Good points and they often get overlooked in the debate.
To my mind we need to separate the investigation and discussion of
effects experienced from the use of various chemicals from the automatic
conclusion that they must be banned if implicated in scattered losses of
varying degrees -- or even universal degradation of insect life in
developed countries.
Just because banning neonics is highly impracticable, and probably
undesirable at this point, does not mean, however, that we should stop
trying the understand what is happening and whether they are responsible
for some of the mysterious goings-on.
Knowledge is power, even if we can do nothing with that knowledge at
the moment.
For example, if we proved that neonics are having subtle and sub-lethal
effects on bees and other beneficial insects, then we would be in a better
position to decide how to mitigate that problem or arrange compensation
for losses instead of having arguments based on limited understanding.
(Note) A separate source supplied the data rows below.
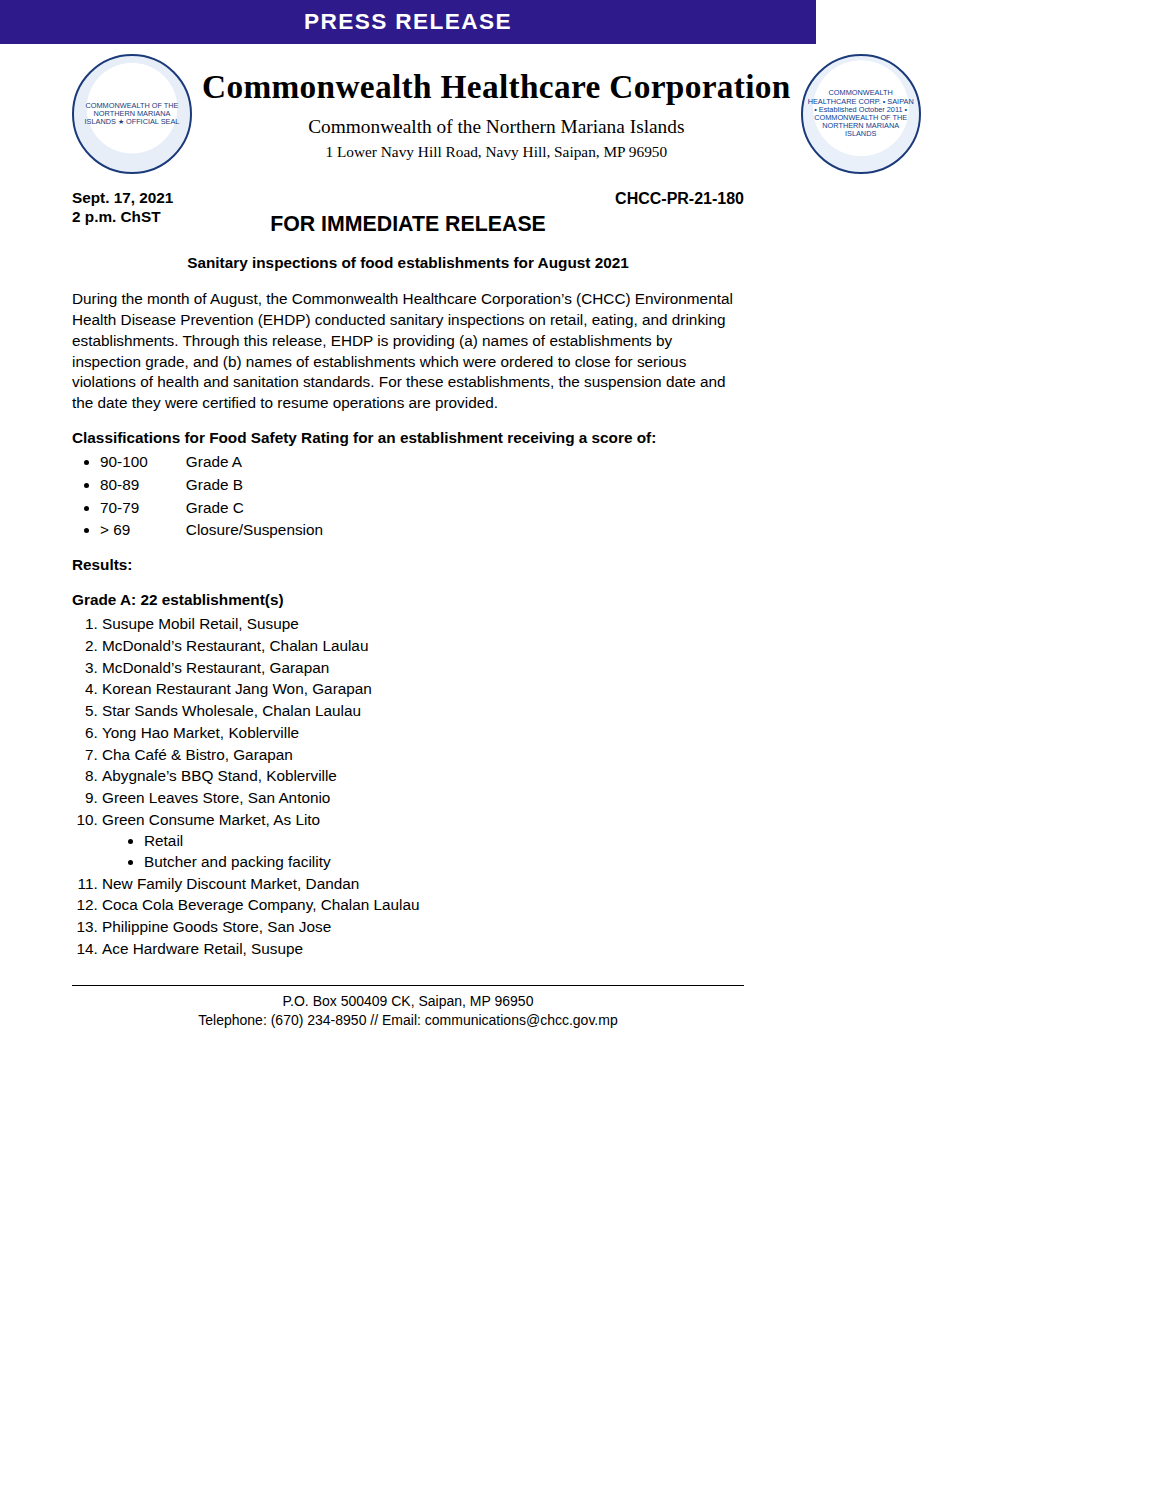PRESS RELEASE
COMMONWEALTH OF THE NORTHERN MARIANA ISLANDS ★ OFFICIAL SEAL
Commonwealth Healthcare Corporation
Commonwealth of the Northern Mariana Islands
1 Lower Navy Hill Road, Navy Hill, Saipan, MP 96950
COMMONWEALTH HEALTHCARE CORP. • SAIPAN • Established October 2011 • COMMONWEALTH OF THE NORTHERN MARIANA ISLANDS
Sept. 17, 2021
2 p.m. ChST
CHCC-PR-21-180
FOR IMMEDIATE RELEASE
Sanitary inspections of food establishments for August 2021
During the month of August, the Commonwealth Healthcare Corporation’s (CHCC) Environmental Health Disease Prevention (EHDP) conducted sanitary inspections on retail, eating, and drinking establishments. Through this release, EHDP is providing (a) names of establishments by inspection grade, and (b) names of establishments which were ordered to close for serious violations of health and sanitation standards. For these establishments, the suspension date and the date they were certified to resume operations are provided.
Classifications for Food Safety Rating for an establishment receiving a score of:
90-100 Grade A
80-89 Grade B
70-79 Grade C
> 69 Closure/Suspension
Results:
Grade A: 22 establishment(s)
Susupe Mobil Retail, Susupe
McDonald’s Restaurant, Chalan Laulau
McDonald’s Restaurant, Garapan
Korean Restaurant Jang Won, Garapan
Star Sands Wholesale, Chalan Laulau
Yong Hao Market, Koblerville
Cha Café & Bistro, Garapan
Abygnale’s BBQ Stand, Koblerville
Green Leaves Store, San Antonio
Green Consume Market, As Lito
Retail
Butcher and packing facility
New Family Discount Market, Dandan
Coca Cola Beverage Company, Chalan Laulau
Philippine Goods Store, San Jose
Ace Hardware Retail, Susupe
P.O. Box 500409 CK, Saipan, MP 96950
Telephone: (670) 234-8950 // Email: communications@chcc.gov.mp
Without that knowledge, we are just guessing and it comes down to
contests of opinion.
These are poisons. Is there an antidote? Are the poisons the problem,
or the method of application?
We know these poisons are being spread far and wide and have half-lives
ranging from days to much longer depending on the environment and
circumstances. they have been in use long enough that we should be
able to examine the actual accumulations and localized concentrations
and confirm or disprove the original projections made before they had
been widely deployed.
Also, the effects of poisons are usually considered to be dose-dependent.
Additionally, the effects of one poison alone may be known and predicted,
but these predictions may be high or low by large multiples in the differing
circumstances and in the presence or absence of other chemicals or
nutrients.
I think that we are a long ways from understanding all the implications of
using neonics.
I'm thinking that as we wrestle with these chemicals, which many find more
benign, or less harmful than previous or alternative solutions, that
chemists and biologists the world over are working on something to
replace them.
What will it be? Will it be more benign? Or will it carry some unexpected
payload that only becomes apparent after some time in use?
These are the same questions we are asking now about neonics.